Gli attacchi si sono susseguiti per tre giorni in diverse zone della Francia, con modalità diverse. A Agen, nel sud del Paese, sono state incendiate sette auto nei pressi della Scuola nazionale di amministrazione penitenziaria. A Tolone, nel sud-est, 15 colpi di arma da fuoco sono stati sparati contro l’ingresso del carcere. A Tarascona, vicino a Marsiglia, sono andate in fiamme le auto di alcuni membri del personale penitenziario. A Villenoy, nella regione parigina, una molotov è stata lanciata nell’atrio del palazzo in cui abita un dipendente del carcere di Meaux-Chauconin.
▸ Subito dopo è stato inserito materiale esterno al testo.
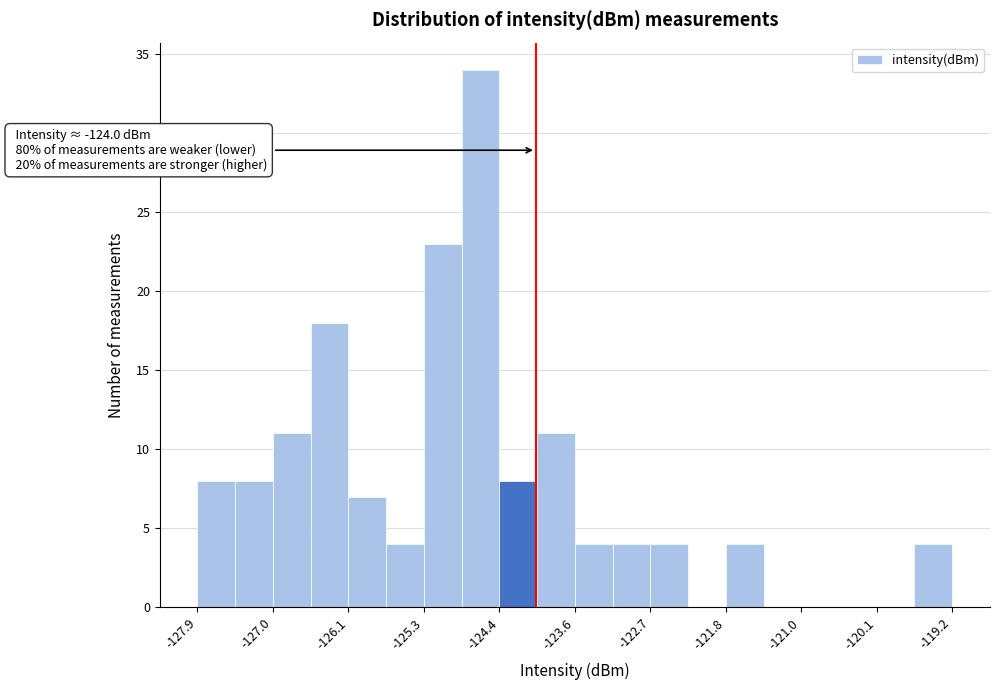

Which range on the x-axis has the tallest bar?

-124.8 to -124.4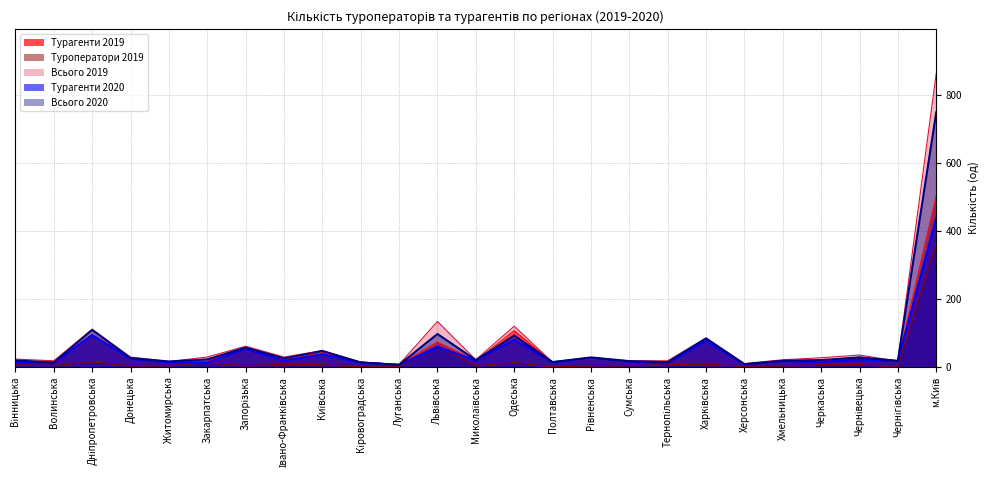

Which series has the largest range (max minus min)?

Всього 2019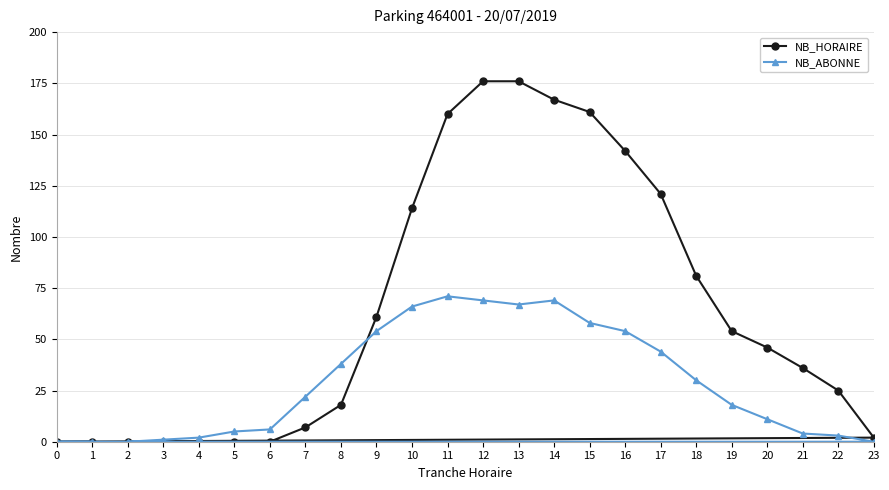

Is the value of NB_ABONNE at 0 greater than the value of NB_HORAIRE at 21?

No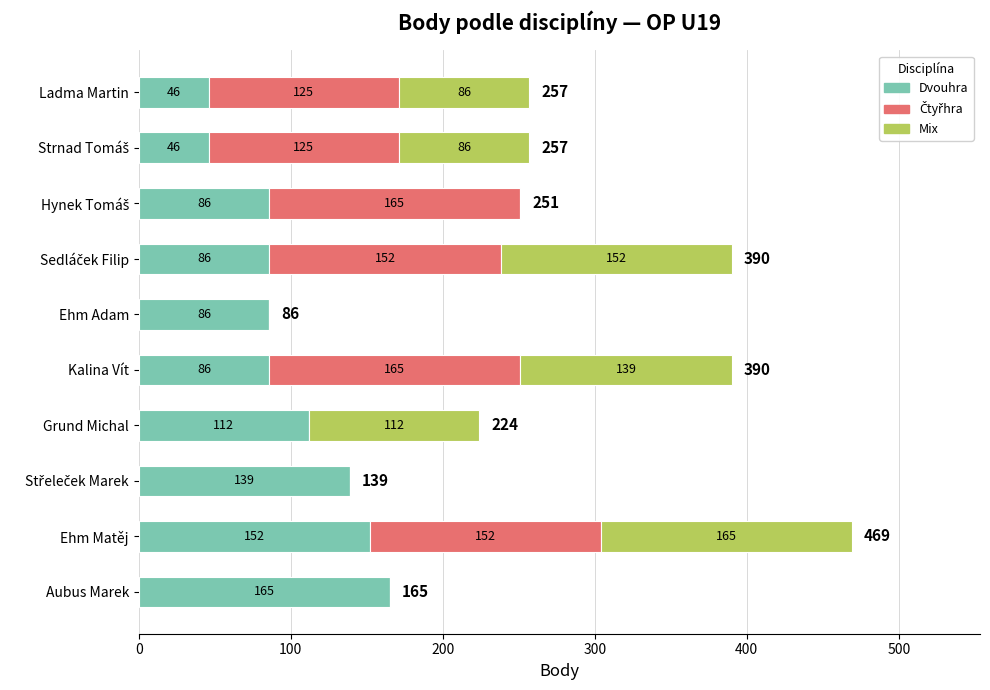

At which category is the sum across all series the highest?

Ehm Matěj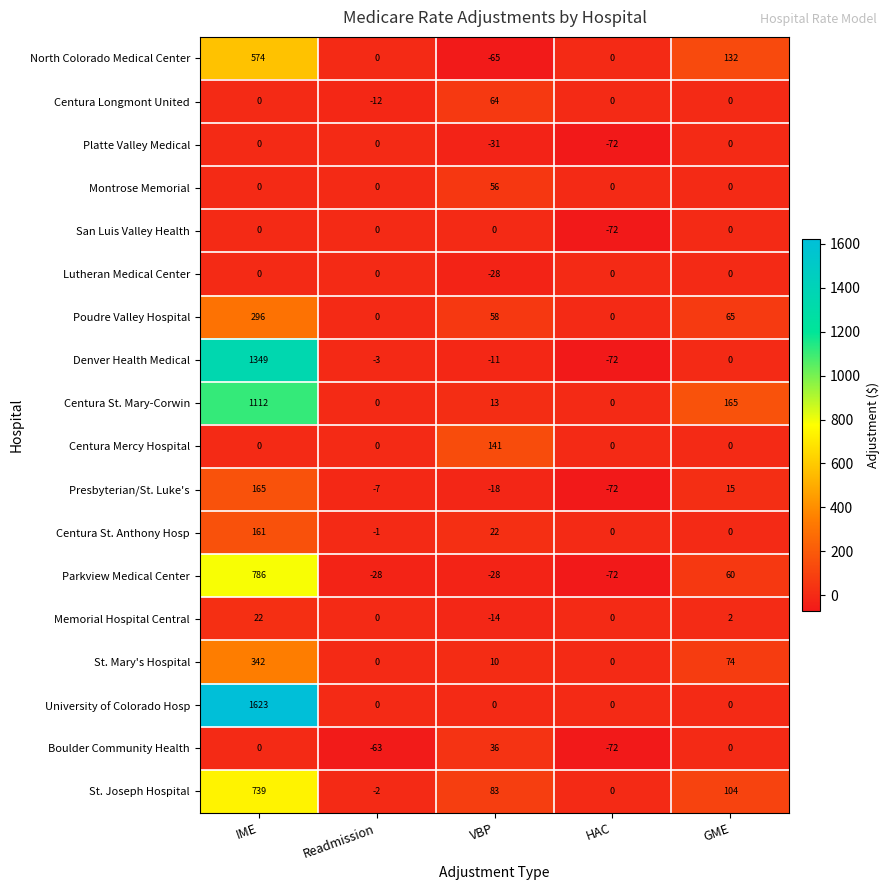

Which series has the largest total across all categories?

University of Colorado Hosp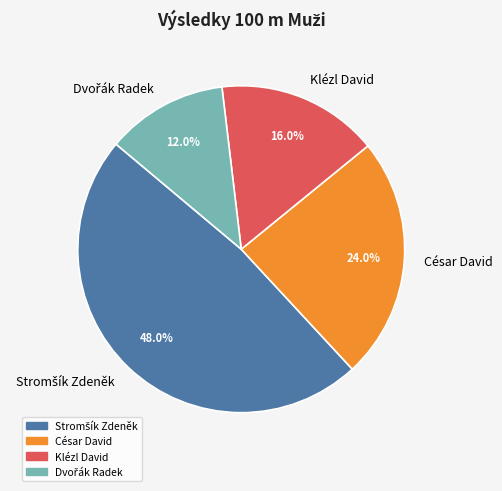

What percentage is the César David slice, to the nearest percent?

24%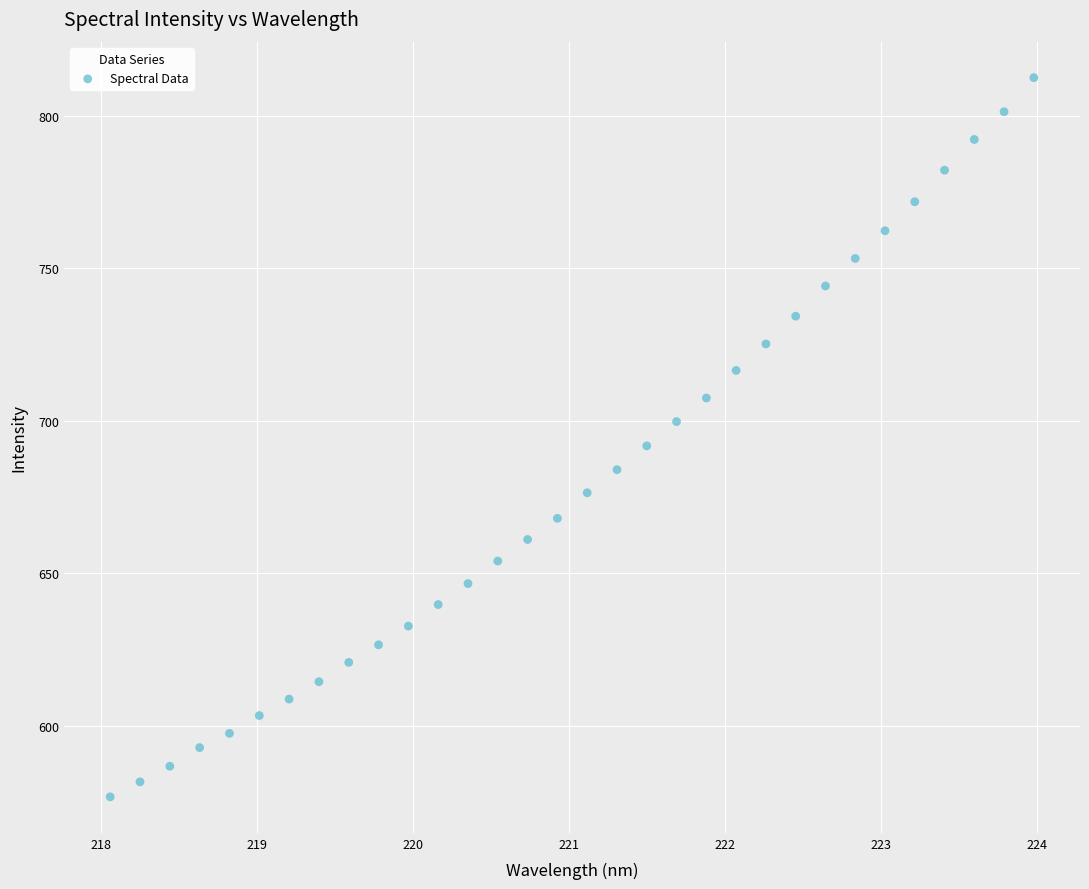

What is the range of X values (max minus min)?

5.9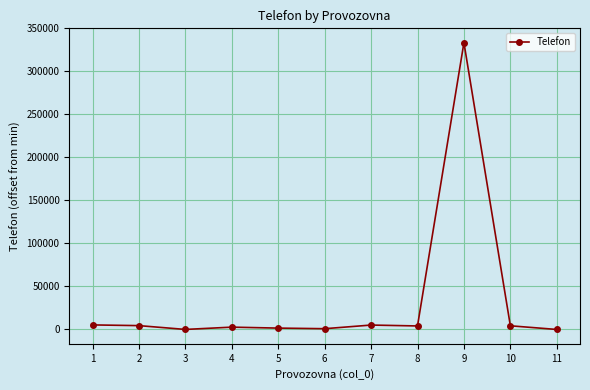

Between 7 and 5, which is larger?

7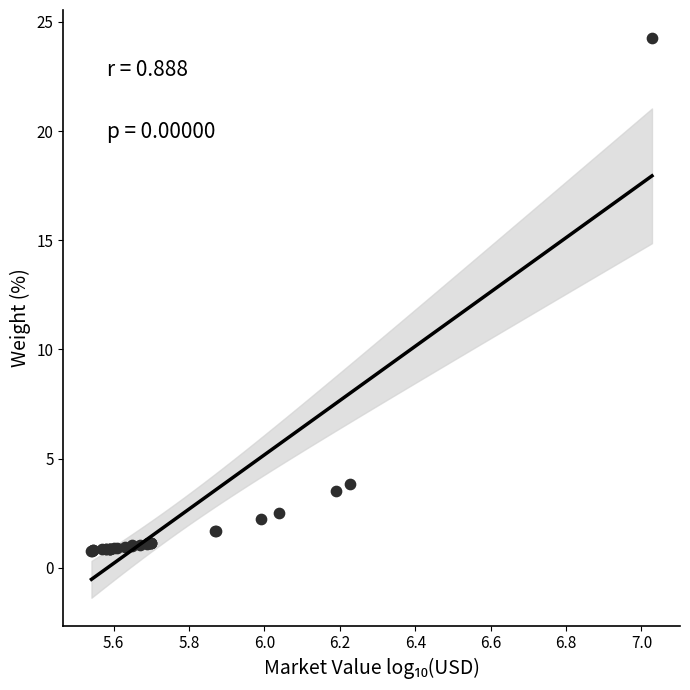

What Y value in the scatter plot is closest to 12?

3.8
In diversi luoghi colpiti è apparsa la scritta DDPF, acronimo di Droits des prisonniers français (Diritti dei carcerati francesi), collegata a un gruppo nato su Telegram proprio la notte in cui sono iniziati gli attacchi. Nella chat, gli inquirenti hanno rinvenuto messaggi di accusa contro il sistema carcerario francese e il ministro della Giustizia Gérald Darmanin. In uno di questi si legge: «Non siamo terroristi, siamo qui per difendere i diritti umani dei detenuti».
Tuttavia, ci sono dubbi sull’autenticità del gruppo e sulla coerenza del messaggio: in alcuni casi, infatti, la sigla DDPF è stata scritta in modo errato, facendo pensare che non tutti gli autori degli attacchi fossero effettivamente legati al presunto movimento. Mercoledì, nel dipartimento dell’Essonne, è stato fermato un detenuto in libertà condizionale che faceva parte del gruppo Telegram.
Secondo Retailleau, la pista più solida al momento porta a gruppi legati al narcotraffico, che potrebbero aver orchestrato gli attacchi per intimidire il governo e fermare l’approvazione di nuove misure restrittive per i detenuti condannati per reati legati alle droghe. Tra queste ci sarebbe la creazione di carceri di massima sicurezza, con controlli rafforzati e limitazioni alle visite e alla comunicazione con l’esterno.
In risposta agli attacchi, il governo ha attivato misure straordinarie di sicurezza: più pattugliamenti attorno alle carceri, perquisizioni a tappeto nelle celle e nuove regole per la sicurezza del personale, a cui è stato chiesto di non condividere sui social dettagli sui propri spostamenti o orari di lavoro.